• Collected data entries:
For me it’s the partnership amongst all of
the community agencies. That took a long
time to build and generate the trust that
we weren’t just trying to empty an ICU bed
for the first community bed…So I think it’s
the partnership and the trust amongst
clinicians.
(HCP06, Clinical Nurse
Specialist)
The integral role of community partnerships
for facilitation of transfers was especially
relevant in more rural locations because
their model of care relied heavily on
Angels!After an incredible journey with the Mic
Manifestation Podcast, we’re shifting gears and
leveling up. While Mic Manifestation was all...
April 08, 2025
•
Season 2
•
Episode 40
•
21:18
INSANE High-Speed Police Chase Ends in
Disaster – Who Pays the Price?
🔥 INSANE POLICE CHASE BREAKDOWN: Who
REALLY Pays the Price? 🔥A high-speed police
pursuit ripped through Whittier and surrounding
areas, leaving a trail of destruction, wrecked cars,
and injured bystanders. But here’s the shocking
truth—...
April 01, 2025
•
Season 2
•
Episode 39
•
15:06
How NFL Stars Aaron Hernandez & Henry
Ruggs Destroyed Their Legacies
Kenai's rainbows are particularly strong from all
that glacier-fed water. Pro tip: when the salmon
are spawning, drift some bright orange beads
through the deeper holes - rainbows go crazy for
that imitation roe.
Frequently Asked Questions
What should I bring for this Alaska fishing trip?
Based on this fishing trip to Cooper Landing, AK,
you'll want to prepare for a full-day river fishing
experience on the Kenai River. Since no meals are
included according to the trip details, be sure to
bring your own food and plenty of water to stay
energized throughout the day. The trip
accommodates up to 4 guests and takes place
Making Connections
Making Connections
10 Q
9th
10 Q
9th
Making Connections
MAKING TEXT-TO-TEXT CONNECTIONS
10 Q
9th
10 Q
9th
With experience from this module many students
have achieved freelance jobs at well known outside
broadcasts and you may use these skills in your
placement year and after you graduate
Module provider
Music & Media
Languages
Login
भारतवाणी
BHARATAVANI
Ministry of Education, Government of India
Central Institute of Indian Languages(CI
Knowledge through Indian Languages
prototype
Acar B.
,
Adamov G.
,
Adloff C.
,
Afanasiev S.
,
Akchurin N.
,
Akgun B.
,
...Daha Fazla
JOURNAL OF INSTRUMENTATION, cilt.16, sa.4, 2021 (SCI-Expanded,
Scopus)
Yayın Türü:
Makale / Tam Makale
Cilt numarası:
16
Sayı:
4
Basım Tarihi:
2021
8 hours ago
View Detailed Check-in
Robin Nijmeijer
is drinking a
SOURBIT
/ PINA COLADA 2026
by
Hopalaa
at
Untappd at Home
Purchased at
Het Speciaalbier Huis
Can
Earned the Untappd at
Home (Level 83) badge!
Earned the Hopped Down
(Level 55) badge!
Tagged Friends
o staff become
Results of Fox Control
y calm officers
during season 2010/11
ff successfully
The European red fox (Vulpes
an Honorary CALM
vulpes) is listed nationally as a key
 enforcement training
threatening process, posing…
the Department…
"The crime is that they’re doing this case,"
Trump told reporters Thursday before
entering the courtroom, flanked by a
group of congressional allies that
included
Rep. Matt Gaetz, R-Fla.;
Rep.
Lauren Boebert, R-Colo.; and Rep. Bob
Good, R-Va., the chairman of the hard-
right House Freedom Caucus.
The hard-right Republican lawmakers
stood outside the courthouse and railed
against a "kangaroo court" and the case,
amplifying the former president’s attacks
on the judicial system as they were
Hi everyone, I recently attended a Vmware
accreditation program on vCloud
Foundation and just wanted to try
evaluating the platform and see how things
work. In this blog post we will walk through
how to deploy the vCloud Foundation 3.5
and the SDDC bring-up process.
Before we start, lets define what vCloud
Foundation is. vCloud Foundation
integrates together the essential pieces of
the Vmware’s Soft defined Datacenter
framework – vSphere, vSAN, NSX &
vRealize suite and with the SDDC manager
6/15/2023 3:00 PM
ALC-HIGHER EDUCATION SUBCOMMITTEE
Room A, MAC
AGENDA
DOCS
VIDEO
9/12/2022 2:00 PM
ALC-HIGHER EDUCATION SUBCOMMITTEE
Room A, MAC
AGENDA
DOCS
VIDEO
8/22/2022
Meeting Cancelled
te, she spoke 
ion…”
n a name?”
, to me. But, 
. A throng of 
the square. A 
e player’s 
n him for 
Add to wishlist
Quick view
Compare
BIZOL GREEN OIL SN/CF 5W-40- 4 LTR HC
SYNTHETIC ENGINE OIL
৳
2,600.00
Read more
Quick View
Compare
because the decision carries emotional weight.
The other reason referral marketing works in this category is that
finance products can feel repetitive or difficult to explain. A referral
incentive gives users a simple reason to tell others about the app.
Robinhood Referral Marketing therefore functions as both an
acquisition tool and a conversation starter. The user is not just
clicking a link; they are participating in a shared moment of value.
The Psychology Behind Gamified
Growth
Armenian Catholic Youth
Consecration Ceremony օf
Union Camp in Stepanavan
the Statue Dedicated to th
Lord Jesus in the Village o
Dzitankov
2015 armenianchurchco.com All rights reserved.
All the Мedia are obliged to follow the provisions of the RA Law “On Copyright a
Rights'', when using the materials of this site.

• Task to carry out: Please convert the data from its first line through the line containing "their model of care relied heavily on" into a JSON list of strings, one string per line, leaving out any blank lines.

• Result:
[
  "For me it’s the partnership amongst all of",
  "the community agencies. That took a long",
  "time to build and generate the trust that",
  "we weren’t just trying to empty an ICU bed",
  "for the first community bed…So I think it’s",
  "the partnership and the trust amongst",
  "clinicians.",
  "(HCP06, Clinical Nurse",
  "Specialist)",
  "The integral role of community partnerships",
  "for facilitation of transfers was especially",
  "relevant in more rural locations because",
  "their model of care relied heavily on"
]